## TO DO:
How many lines in the saved entries below contain the string "Signal", with case counting toward a match? Reply with the number alone.
┌─ GIVEN DATA
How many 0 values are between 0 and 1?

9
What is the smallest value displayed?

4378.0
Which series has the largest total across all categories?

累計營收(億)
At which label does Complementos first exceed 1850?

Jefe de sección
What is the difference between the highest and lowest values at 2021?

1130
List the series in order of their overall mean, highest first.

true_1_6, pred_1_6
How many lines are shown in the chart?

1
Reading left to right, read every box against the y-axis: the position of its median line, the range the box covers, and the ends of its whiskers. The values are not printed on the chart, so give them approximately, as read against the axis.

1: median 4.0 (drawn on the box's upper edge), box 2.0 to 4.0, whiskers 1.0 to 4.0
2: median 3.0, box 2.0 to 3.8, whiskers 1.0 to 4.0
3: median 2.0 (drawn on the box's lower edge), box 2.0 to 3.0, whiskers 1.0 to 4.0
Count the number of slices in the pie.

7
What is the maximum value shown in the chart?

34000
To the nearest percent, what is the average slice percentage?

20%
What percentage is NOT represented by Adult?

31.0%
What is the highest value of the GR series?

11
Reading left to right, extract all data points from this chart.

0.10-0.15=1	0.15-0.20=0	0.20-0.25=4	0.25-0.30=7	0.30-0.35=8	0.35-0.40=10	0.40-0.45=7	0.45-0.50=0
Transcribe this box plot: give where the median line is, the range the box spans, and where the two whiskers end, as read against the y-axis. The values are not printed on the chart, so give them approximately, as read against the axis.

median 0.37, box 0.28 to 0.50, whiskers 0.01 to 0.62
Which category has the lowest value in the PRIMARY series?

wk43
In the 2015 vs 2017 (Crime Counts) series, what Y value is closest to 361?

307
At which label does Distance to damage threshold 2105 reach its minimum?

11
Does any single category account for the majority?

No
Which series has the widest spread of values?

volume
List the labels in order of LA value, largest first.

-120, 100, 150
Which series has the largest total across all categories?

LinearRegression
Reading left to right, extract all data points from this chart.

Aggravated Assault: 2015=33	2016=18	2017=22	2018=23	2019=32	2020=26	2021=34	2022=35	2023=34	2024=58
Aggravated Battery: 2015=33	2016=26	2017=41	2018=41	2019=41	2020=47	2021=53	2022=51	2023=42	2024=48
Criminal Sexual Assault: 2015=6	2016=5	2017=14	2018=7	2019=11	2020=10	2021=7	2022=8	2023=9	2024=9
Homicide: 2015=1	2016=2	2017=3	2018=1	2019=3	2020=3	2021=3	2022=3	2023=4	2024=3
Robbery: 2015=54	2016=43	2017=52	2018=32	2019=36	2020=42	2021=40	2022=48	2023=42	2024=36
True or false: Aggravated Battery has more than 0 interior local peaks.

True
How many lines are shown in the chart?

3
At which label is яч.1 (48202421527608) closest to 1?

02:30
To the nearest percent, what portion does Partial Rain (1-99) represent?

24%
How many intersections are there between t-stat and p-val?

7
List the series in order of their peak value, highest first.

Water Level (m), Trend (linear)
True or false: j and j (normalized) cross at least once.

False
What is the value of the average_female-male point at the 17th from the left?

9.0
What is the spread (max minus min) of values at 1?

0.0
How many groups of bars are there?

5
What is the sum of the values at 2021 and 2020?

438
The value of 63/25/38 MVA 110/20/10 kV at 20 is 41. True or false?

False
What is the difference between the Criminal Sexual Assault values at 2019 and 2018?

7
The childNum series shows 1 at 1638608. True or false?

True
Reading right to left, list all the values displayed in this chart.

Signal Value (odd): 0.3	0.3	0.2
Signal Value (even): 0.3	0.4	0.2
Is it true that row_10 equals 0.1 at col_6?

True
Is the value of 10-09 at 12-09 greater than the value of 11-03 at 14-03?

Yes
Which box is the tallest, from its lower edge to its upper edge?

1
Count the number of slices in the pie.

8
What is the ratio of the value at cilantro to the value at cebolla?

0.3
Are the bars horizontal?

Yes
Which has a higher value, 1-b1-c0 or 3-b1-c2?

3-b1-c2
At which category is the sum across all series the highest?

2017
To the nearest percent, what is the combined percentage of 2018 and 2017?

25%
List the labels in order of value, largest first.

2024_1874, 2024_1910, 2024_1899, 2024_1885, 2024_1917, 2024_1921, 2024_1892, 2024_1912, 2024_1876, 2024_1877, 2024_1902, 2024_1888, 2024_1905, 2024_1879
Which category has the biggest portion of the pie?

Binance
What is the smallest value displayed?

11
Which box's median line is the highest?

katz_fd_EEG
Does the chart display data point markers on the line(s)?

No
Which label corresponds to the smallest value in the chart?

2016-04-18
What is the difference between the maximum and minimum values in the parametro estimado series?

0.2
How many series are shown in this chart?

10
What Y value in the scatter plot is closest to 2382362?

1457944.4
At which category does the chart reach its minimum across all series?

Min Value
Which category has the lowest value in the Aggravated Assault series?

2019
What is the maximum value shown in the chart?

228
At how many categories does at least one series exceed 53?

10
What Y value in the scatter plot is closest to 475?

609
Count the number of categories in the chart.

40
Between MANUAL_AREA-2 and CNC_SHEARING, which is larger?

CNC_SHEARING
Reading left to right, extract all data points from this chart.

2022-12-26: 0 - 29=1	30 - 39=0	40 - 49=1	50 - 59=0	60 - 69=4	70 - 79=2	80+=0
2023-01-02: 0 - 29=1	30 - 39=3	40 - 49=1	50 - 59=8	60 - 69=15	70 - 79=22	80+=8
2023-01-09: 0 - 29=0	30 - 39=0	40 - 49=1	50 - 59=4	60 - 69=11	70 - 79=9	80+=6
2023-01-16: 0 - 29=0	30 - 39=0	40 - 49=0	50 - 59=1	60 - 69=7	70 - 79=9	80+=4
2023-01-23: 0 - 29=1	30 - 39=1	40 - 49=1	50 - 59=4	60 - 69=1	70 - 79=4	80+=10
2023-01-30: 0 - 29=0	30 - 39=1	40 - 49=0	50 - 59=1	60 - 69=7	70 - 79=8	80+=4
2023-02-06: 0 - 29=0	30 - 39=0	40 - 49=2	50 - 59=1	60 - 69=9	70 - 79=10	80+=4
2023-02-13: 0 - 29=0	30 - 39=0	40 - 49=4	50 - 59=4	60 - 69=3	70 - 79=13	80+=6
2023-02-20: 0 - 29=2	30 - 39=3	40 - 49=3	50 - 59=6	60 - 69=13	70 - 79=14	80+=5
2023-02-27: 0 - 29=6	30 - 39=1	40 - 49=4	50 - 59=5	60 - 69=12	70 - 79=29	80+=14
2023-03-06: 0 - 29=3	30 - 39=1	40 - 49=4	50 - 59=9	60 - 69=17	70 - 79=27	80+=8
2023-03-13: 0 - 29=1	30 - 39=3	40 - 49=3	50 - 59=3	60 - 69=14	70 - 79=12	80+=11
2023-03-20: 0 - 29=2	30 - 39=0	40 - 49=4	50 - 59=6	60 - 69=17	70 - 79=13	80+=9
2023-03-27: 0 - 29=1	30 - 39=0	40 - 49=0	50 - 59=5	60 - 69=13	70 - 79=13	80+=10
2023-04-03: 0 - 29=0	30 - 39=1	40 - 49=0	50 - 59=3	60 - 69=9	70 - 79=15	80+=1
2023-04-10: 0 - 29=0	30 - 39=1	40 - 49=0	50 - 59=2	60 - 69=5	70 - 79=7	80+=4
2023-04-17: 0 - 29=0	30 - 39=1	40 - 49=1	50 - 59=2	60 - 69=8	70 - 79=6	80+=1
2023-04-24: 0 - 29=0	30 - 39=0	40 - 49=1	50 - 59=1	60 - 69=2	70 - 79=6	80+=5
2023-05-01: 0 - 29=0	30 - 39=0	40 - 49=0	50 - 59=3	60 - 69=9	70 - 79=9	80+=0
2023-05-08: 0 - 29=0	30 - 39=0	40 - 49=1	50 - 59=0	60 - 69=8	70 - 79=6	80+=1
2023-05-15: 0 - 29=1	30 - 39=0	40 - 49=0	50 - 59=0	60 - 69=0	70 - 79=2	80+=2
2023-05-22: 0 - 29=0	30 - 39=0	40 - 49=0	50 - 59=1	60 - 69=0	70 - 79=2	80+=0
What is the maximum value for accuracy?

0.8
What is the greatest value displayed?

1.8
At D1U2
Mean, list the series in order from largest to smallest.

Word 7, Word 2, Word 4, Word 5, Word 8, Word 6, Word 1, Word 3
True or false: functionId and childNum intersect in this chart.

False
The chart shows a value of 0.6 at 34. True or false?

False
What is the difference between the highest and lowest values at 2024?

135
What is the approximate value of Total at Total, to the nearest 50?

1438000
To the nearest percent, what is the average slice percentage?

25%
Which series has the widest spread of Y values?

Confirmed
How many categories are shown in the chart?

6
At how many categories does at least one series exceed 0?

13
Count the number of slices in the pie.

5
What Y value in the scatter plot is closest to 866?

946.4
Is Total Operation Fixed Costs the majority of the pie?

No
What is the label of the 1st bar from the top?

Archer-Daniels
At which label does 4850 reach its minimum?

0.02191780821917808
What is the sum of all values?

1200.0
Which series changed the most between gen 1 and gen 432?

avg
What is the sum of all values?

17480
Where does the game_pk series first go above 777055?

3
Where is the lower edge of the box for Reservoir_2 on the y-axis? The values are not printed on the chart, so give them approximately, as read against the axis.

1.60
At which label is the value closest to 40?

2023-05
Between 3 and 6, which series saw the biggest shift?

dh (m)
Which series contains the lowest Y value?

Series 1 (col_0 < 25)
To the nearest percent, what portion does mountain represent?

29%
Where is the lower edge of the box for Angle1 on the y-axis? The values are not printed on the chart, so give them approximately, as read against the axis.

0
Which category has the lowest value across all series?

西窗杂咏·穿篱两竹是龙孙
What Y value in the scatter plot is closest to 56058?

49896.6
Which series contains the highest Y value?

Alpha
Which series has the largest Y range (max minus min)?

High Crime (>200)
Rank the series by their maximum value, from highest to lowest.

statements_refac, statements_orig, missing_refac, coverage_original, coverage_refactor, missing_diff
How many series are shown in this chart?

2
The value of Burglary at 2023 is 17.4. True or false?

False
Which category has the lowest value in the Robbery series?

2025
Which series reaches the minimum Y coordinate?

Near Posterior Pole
└─
## TASK OUTPUT:
2